As explained by the Mozilla Developer Docs the Cache-Control and Pragma header is an effect of the different HTTP versions.
As the current version of the rule alerts on both types of network traffic produced by of the Hupigon samples, these differences need to be considered when making any rule modifications.
Finding False Positives
Collecting false positives is an important step to help ensure we are “tightening” the signature in a way to avoid incorrectly alerting on them. Many false positives were located using Emerging Threats internal data. This process was generally as simple as looking at all the HTTP traffic produced and seeing if it as consistent with true positive samples.

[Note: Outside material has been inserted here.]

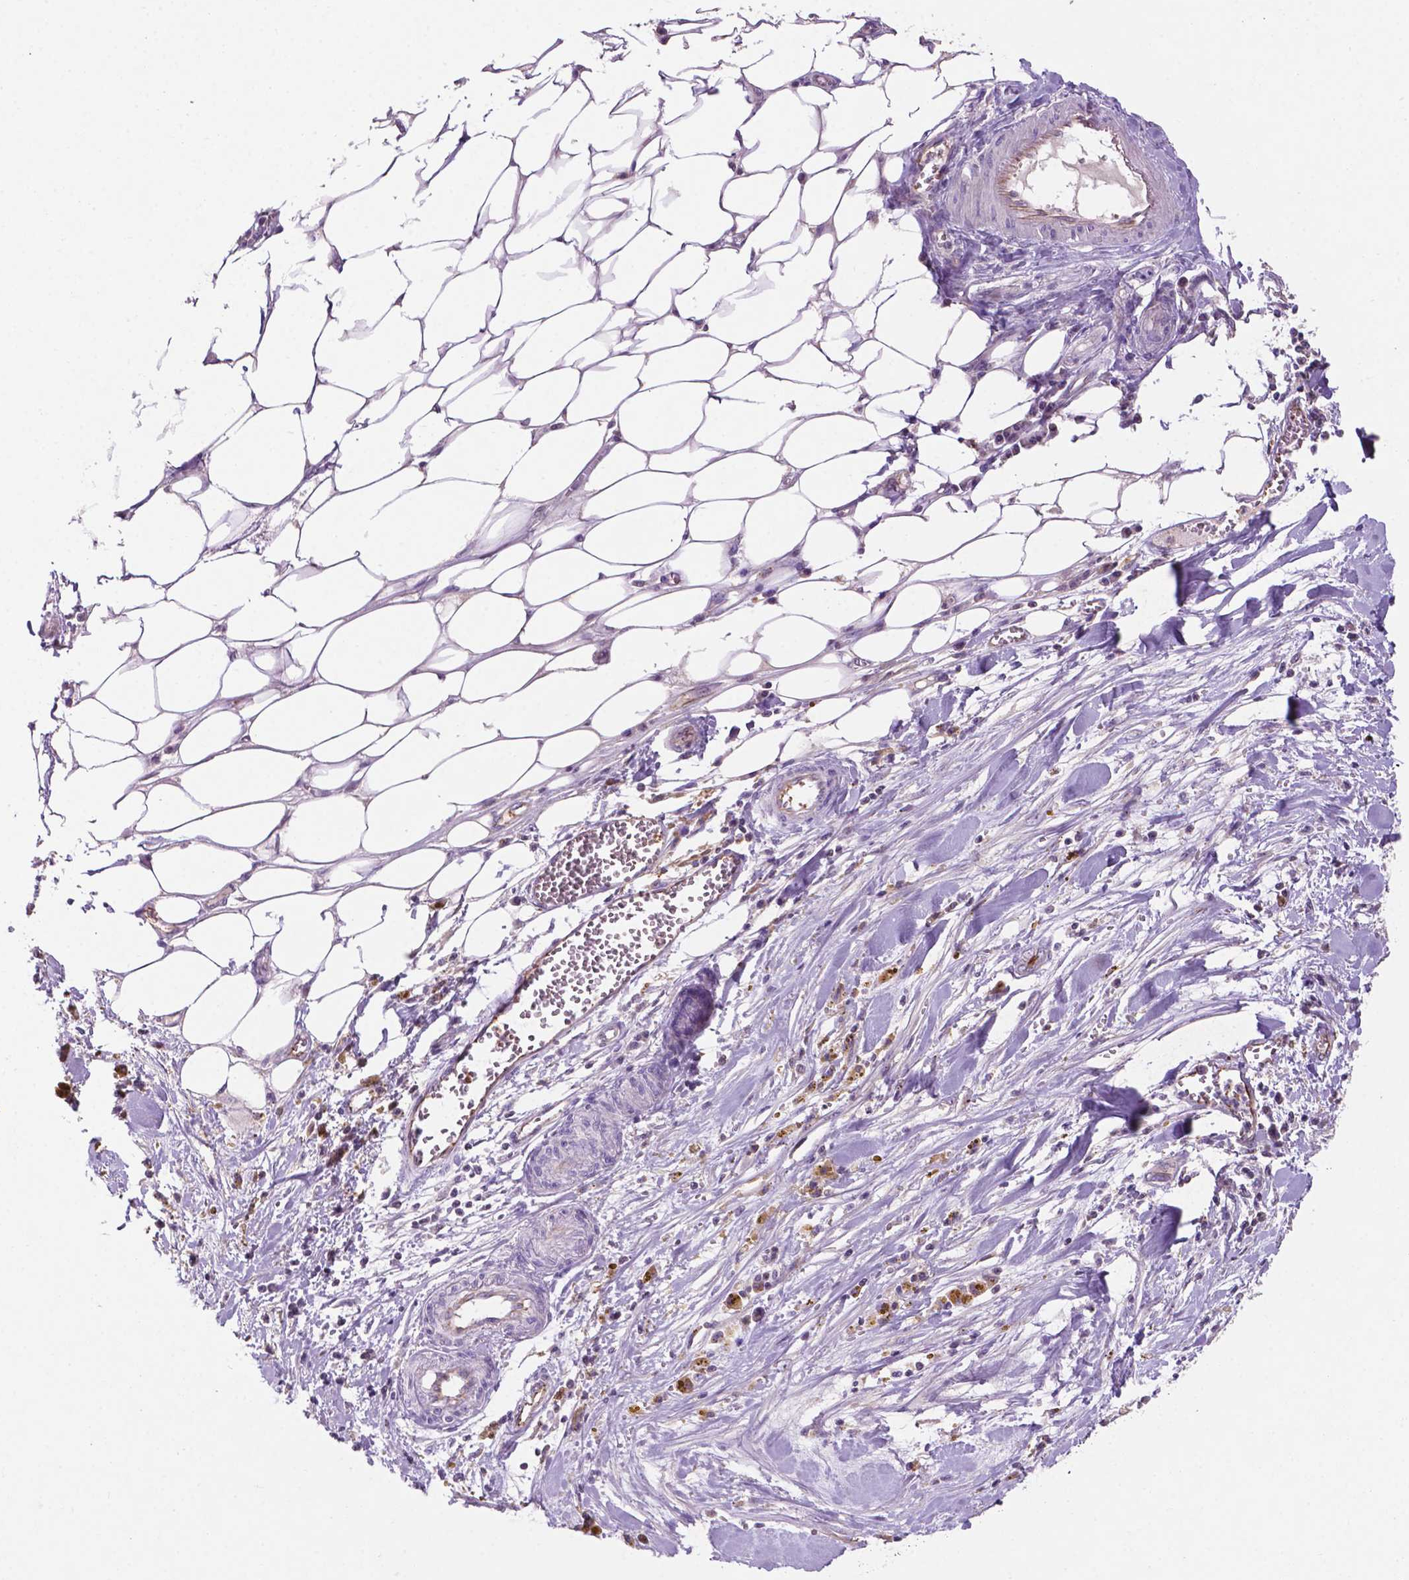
{"staining": {"intensity": "negative", "quantity": "none", "location": "none"}, "tissue": "ovarian cancer", "cell_type": "Tumor cells", "image_type": "cancer", "snomed": [{"axis": "morphology", "description": "Carcinoma, endometroid"}, {"axis": "topography", "description": "Ovary"}], "caption": "Immunohistochemistry of ovarian cancer (endometroid carcinoma) demonstrates no positivity in tumor cells.", "gene": "ARL5C", "patient": {"sex": "female", "age": 70}}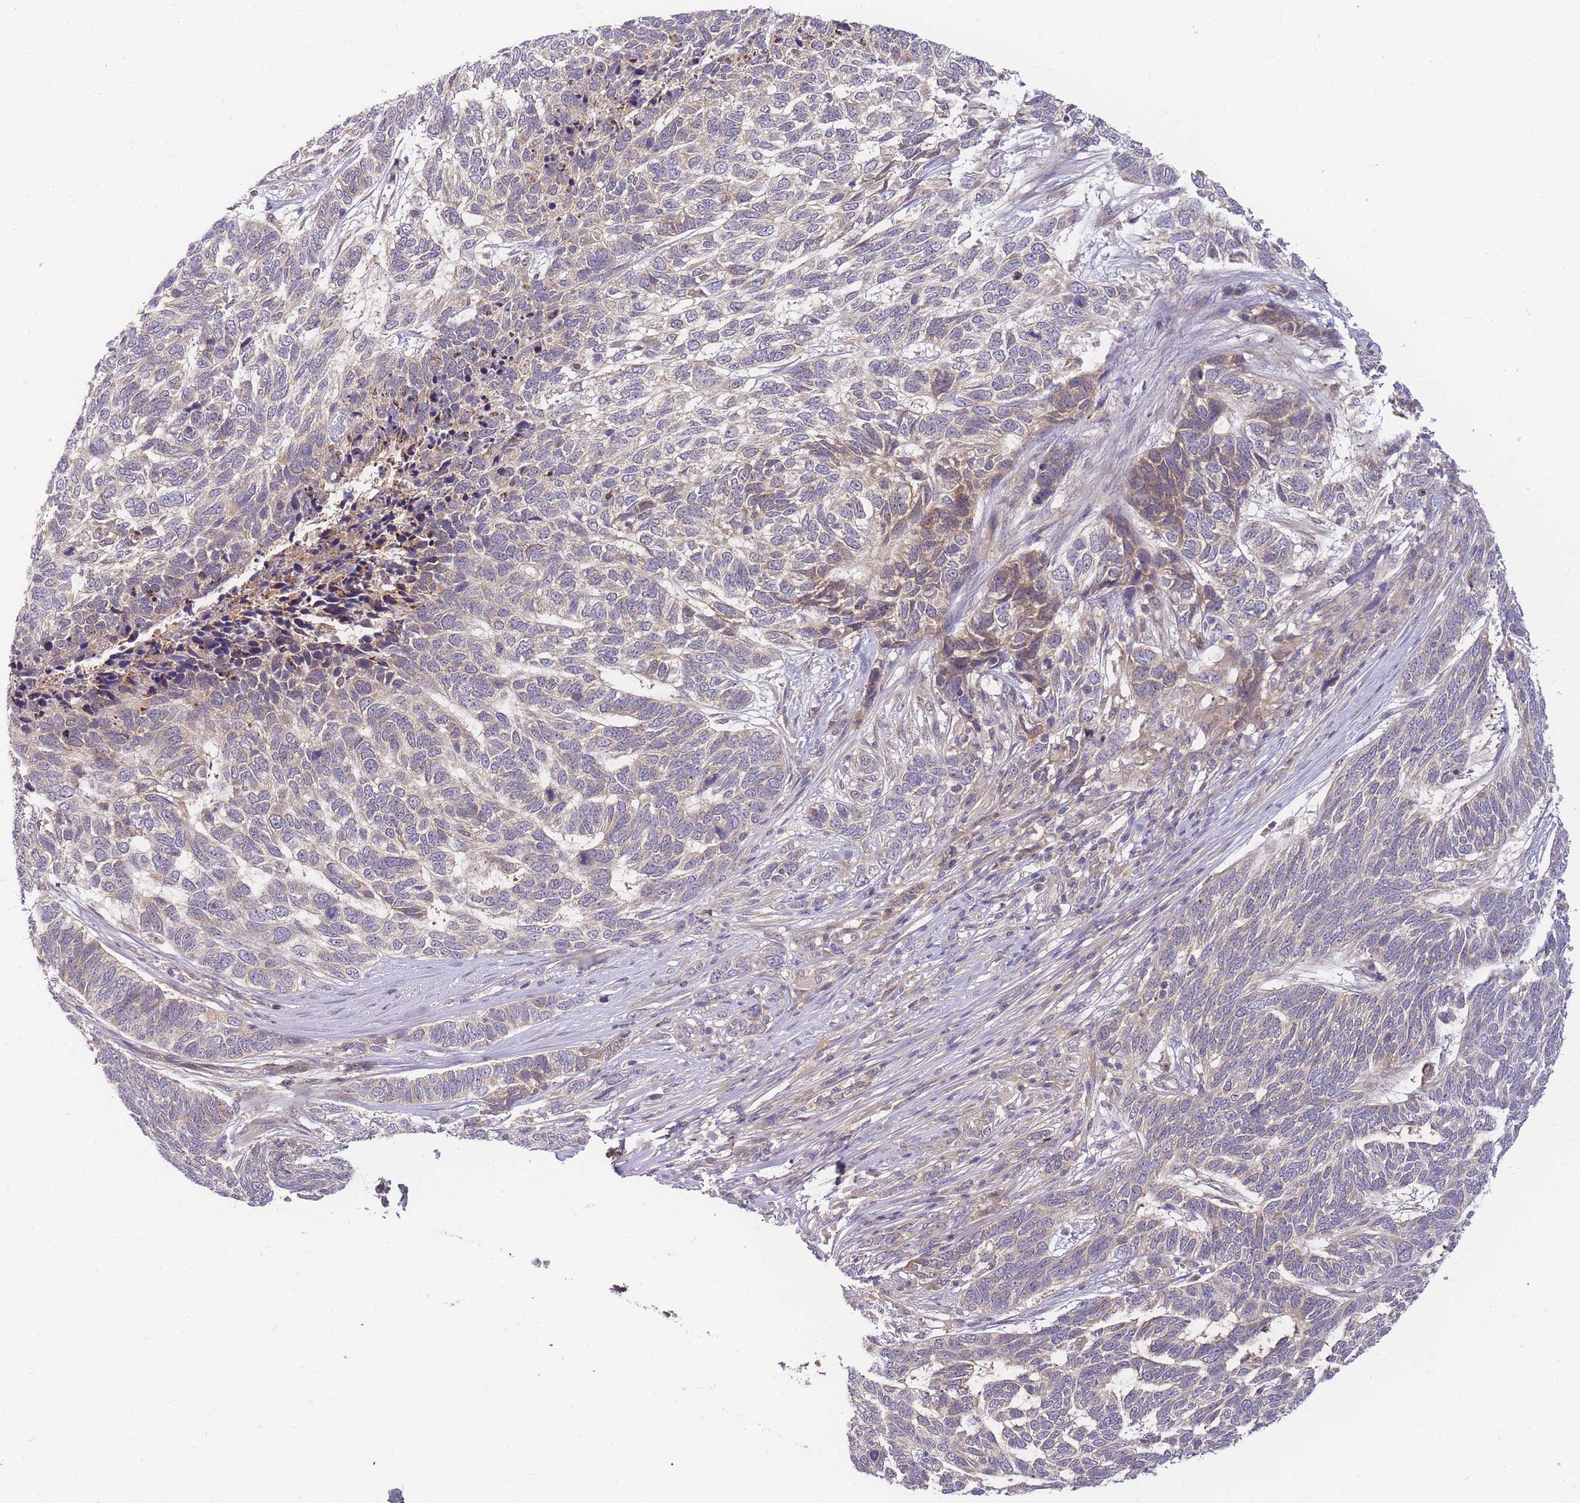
{"staining": {"intensity": "negative", "quantity": "none", "location": "none"}, "tissue": "skin cancer", "cell_type": "Tumor cells", "image_type": "cancer", "snomed": [{"axis": "morphology", "description": "Basal cell carcinoma"}, {"axis": "topography", "description": "Skin"}], "caption": "This photomicrograph is of skin cancer (basal cell carcinoma) stained with immunohistochemistry to label a protein in brown with the nuclei are counter-stained blue. There is no staining in tumor cells.", "gene": "ZNF577", "patient": {"sex": "female", "age": 65}}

One example of an False Positives is 09428675e4d527fbff579570522b2e53
which produced the following request for /ip.txt
While this traffic might be malicious, it certainly isn’t Hupigon. This sample actually triggered another rule, 2805265 - ETPRO ADWARE_PUP W32/Chistudi Checkin
.
The Tuning Process
Taking a careful look at the traffic produced by true positives samples and comparing it to the existing rule there is at least one option to reduce false positives. The ordering and number of the HTTP headers is consistent across all samples.
- User-Agent
- Host
- Either Cache-Control or Pragma with a value of
no-cache
using the a combination of http.header
and http.header_names
buffer we can enforce this logic:
http.header; content:"|3a 20|no-cache|0d 0a|"; endswith; http.header_names; content:"|0d 0a|User-Agent|0d 0a|Host|0d 0a|"; content:"|0d 0a 0d 0a|"; within:17; pcre:"/(?:Cache-Control|Pragma)\x0d\x0a\x0d\x0a$/":
Tuning Results
After testing this modification on true positives samples, the signature continued to fire, while the discovered false positives samples did not alert. This rule will now be under “Revision 8” as it continues providing good true positive alerts on recently uploaded samples.